The insights you can gain from 15 minutes of self-reflection will help you see your priorities more clearly—and how well or poorly you adhere to them.

2. Set goals that make sense. With the benefit of self-reflection, you can set goals that are realistic and achievable. Let’s take the example of exercising more regularly, which is a common theme in New Year’s resolutions. Instead of setting expectations that are too high—going to the gym for two hours a day, seven days a week—how about starting with a one-hour workout, three days a week? While that may seem anticlimactic compared with your grandiose plan, the pursuit of realistic goals is far more effective in helping you develop healthy habits.

As you set incremental goals toward your desired outcome, the key is to make them aggressive enough to be meaningful, while still being achievable.

Harry Kraemer

The same approach applies to your career. Perhaps you’ve decided that this is the year you want to get a bigger title, more money, more responsibility. However, instead of trying to reach that higher level in one step, set a plan to pursue stretch assignments, engage with a mentor, and meet regularly with your boss about goal setting and accountability. Not only will you have a plan for pursuing a promotion, but you’ll also be better prepared when you land the new position.

3. Focus on progress, not perfection. As you set incremental goals toward your desired outcome, the key is to make them aggressive enough to be meaningful, while still being achievable. Let’s say that you’re running a $20 million division and you want to grow to $100 million in annual sales. To get there, you need a plan— or example, to increase sales next year by 50 percent to $30 million. With that momentum, growth can continue or even accelerate until reaching $100 million. This thinking also applies to personal goals— or example, a marathon. Since you can only run a mile or two right now, an incremental goal for encouraging progress is to train for a 5K (3.1 miles) and then a 10K (6.2 miles). With time and commitment, you may compete in a half-marathon and eventually a marathon.

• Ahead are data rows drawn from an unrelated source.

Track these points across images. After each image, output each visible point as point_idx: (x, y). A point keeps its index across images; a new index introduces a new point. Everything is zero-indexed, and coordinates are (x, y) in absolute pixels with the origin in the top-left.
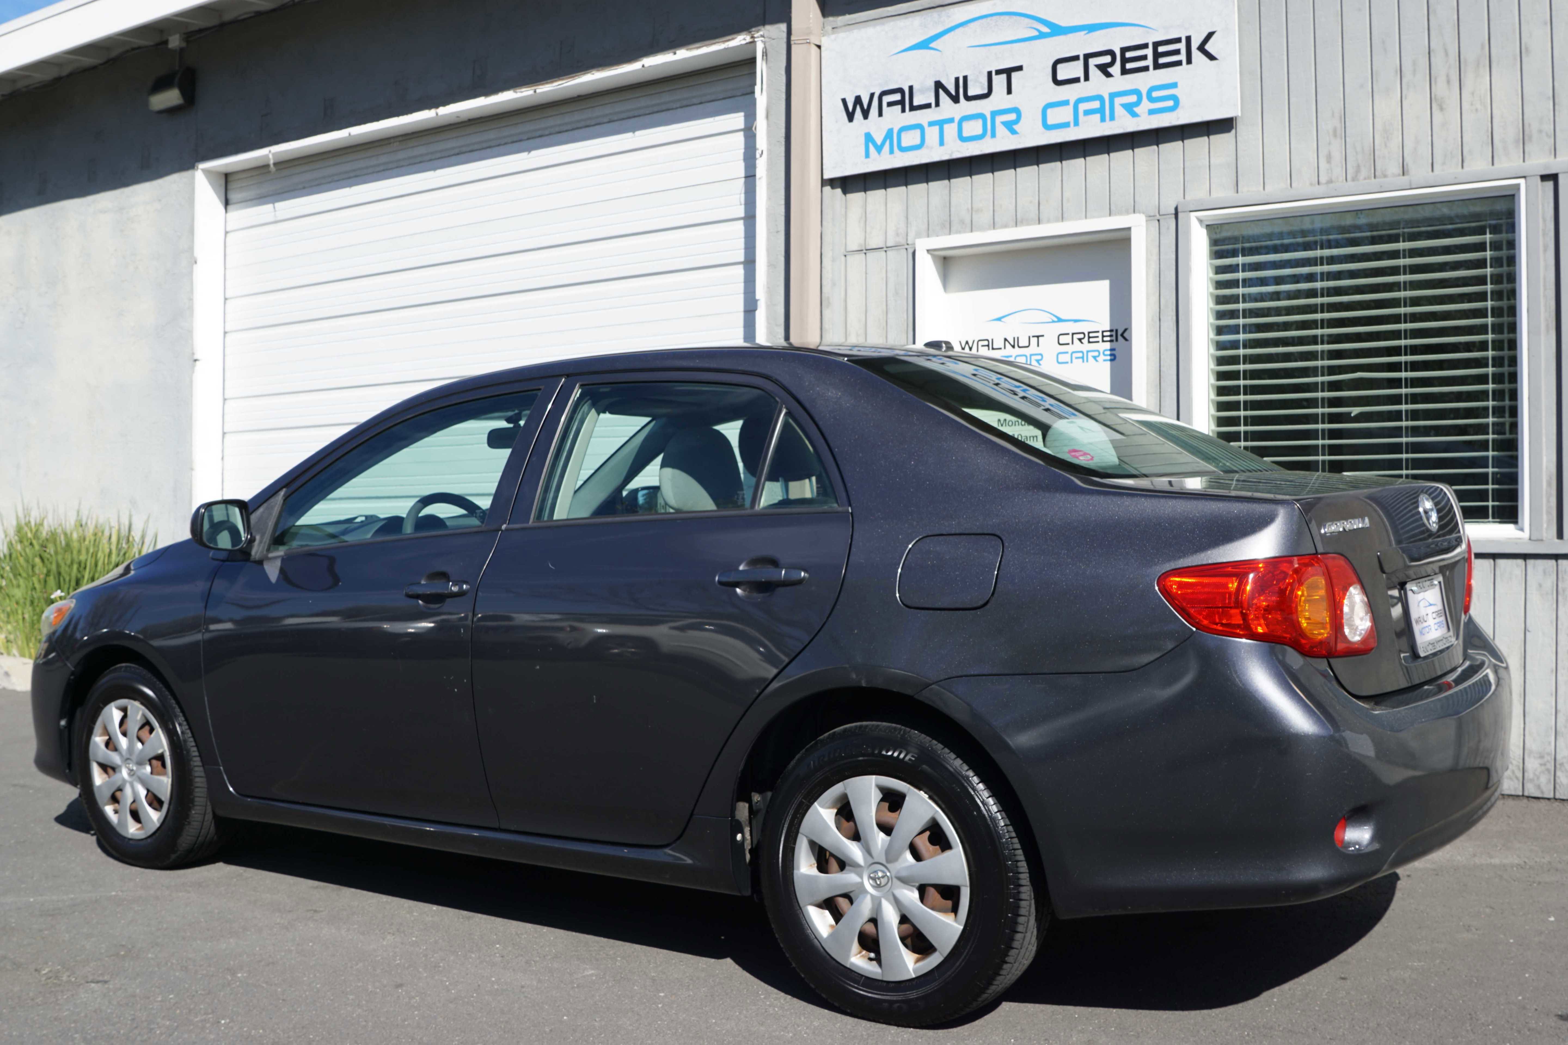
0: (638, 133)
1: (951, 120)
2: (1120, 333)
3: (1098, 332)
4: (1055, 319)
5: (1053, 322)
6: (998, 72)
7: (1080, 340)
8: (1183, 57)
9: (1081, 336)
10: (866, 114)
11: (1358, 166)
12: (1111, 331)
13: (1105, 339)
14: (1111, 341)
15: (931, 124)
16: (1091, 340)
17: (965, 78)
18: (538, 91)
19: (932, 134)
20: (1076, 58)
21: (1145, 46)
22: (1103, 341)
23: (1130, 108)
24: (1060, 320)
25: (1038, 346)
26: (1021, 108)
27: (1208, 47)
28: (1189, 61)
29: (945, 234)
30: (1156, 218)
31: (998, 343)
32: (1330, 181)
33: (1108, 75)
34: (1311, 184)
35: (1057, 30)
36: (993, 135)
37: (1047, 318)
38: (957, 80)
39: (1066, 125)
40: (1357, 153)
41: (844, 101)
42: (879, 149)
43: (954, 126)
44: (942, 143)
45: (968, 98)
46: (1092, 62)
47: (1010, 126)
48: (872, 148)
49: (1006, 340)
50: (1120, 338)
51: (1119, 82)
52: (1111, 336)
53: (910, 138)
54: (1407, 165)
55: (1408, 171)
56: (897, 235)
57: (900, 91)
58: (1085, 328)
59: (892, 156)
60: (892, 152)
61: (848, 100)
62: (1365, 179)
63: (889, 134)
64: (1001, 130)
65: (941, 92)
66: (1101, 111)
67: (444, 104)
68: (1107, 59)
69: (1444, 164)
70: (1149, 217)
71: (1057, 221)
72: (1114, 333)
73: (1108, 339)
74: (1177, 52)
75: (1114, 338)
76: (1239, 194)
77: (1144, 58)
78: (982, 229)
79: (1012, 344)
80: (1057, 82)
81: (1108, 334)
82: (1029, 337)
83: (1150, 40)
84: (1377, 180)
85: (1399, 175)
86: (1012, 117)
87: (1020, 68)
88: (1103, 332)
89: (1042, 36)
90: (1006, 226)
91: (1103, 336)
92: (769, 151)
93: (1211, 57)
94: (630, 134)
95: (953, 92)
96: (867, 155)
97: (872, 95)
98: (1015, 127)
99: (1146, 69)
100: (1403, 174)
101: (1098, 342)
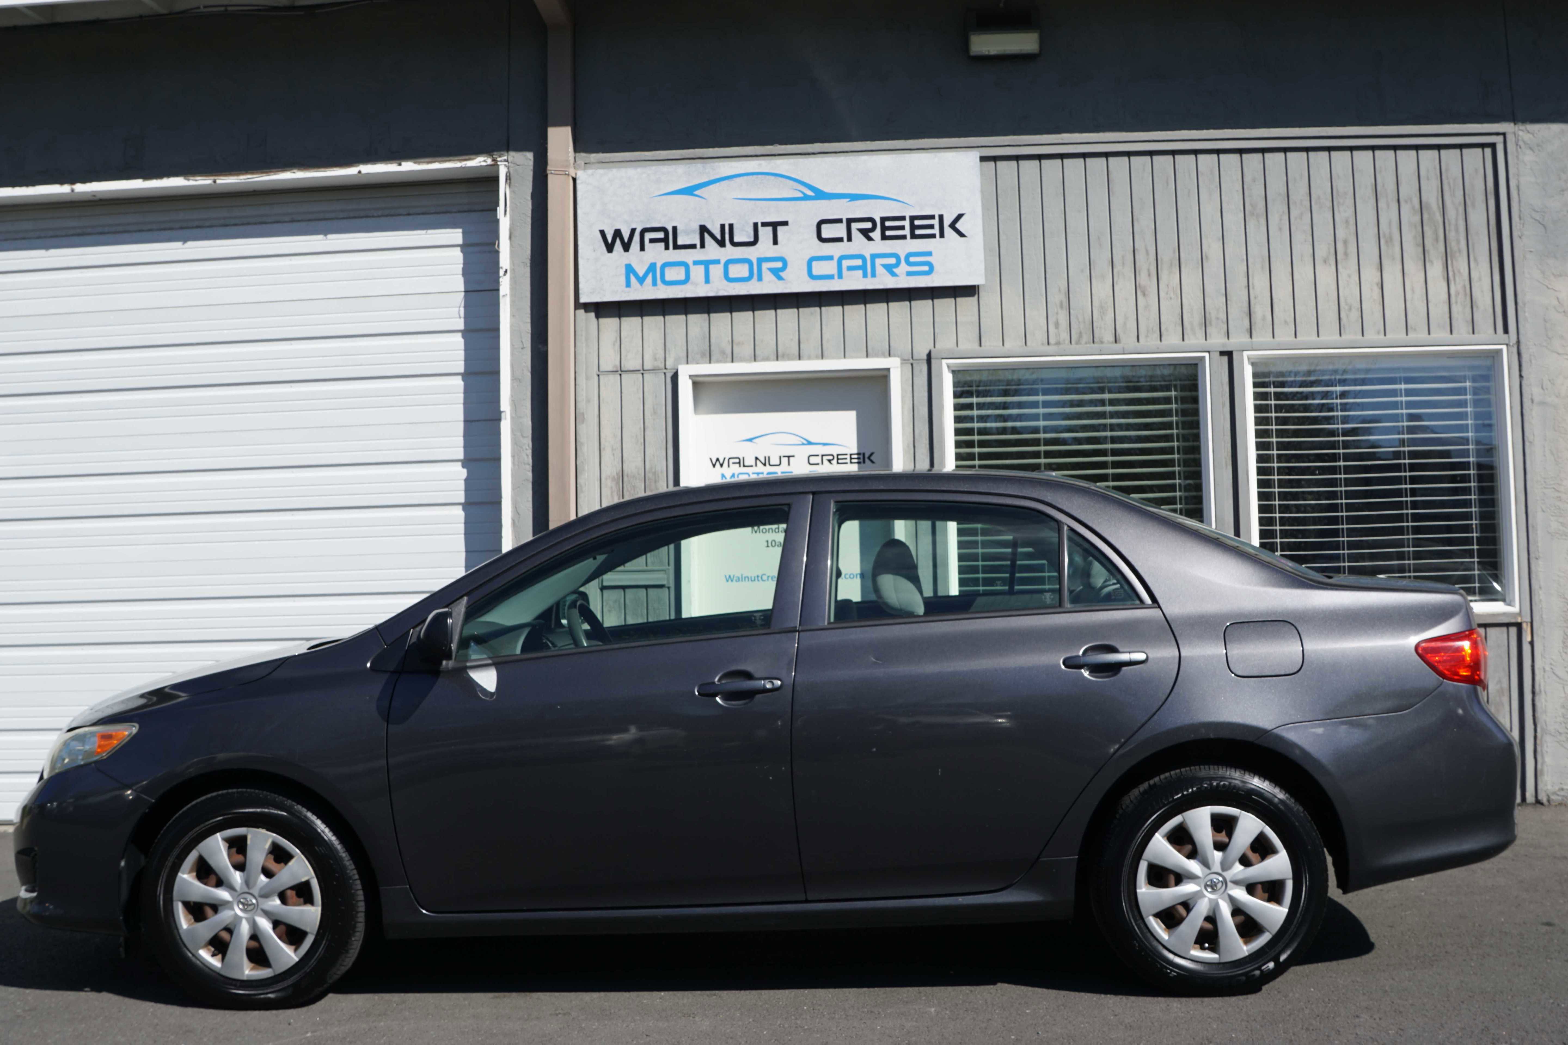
0: (330, 236)
1: (717, 262)
2: (867, 456)
3: (846, 454)
4: (805, 442)
5: (803, 444)
6: (764, 224)
7: (829, 461)
8: (936, 231)
9: (831, 458)
10: (626, 247)
11: (1081, 333)
12: (858, 454)
13: (853, 461)
14: (859, 463)
15: (696, 263)
16: (840, 461)
17: (731, 226)
18: (218, 181)
19: (697, 273)
20: (839, 221)
21: (903, 218)
22: (851, 463)
23: (889, 268)
24: (810, 443)
25: (789, 464)
26: (787, 258)
27: (958, 225)
28: (942, 235)
29: (705, 363)
30: (910, 362)
31: (750, 461)
32: (1058, 343)
33: (870, 239)
34: (1043, 344)
35: (820, 195)
36: (760, 279)
37: (798, 441)
38: (723, 227)
39: (831, 277)
40: (1079, 322)
41: (602, 233)
42: (641, 280)
43: (720, 267)
44: (707, 280)
45: (734, 244)
46: (855, 226)
47: (776, 272)
48: (633, 279)
49: (757, 458)
50: (867, 460)
51: (878, 245)
52: (858, 458)
53: (673, 274)
54: (1119, 336)
55: (1120, 340)
56: (655, 359)
57: (664, 229)
58: (835, 451)
59: (655, 288)
60: (654, 283)
61: (606, 232)
62: (1086, 343)
63: (652, 268)
64: (768, 276)
65: (706, 236)
66: (863, 268)
67: (84, 181)
68: (868, 225)
69: (1147, 336)
70: (904, 361)
71: (817, 358)
72: (861, 456)
73: (856, 461)
74: (931, 227)
75: (861, 460)
76: (983, 348)
77: (902, 228)
78: (742, 360)
79: (763, 462)
80: (821, 239)
81: (856, 456)
82: (780, 457)
83: (908, 214)
84: (1096, 345)
85: (1112, 342)
86: (779, 265)
87: (785, 223)
88: (851, 455)
89: (806, 198)
90: (767, 359)
91: (851, 459)
92: (513, 270)
93: (961, 235)
94: (321, 237)
95: (719, 237)
96: (628, 284)
97: (633, 231)
98: (782, 274)
99: (904, 237)
100: (1116, 342)
101: (846, 463)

4. If at first you don’t succeed, try over (and over) again. Your new resolution is to get up at 5:30 each morning to meditate for 20 minutes, then jog for 40 minutes. Before the first week of January ends, though, you’re hitting the snooze button. Don’t give up! Engage in self-reflection to figure out what’s derailing your plan and how to adjust. Perhaps the dark, cold days of January are better for starting with meditation; then begin jogging when the weather improves. Or the issue may be finding support.

When I was an undergraduate student, I decided to start running three miles every morning. The first day it rained, and I was tired. The second day, I had to finish a paper for class. That’s when I told my roommate how difficult it was to run every morning. “I’m going, too,” he told me. Call it camaraderie or competition, as long as one of us was going out the door, the other wouldn’t be left behind—rain or shine.

Your New Year’s resolutions will only be words on paper unless you make them achievable and meaningful. With greater self-awareness of both your priorities and how you currently spend your time, you’ll be able to set resolutions that are far more effective—and help you achieve what matters most to you.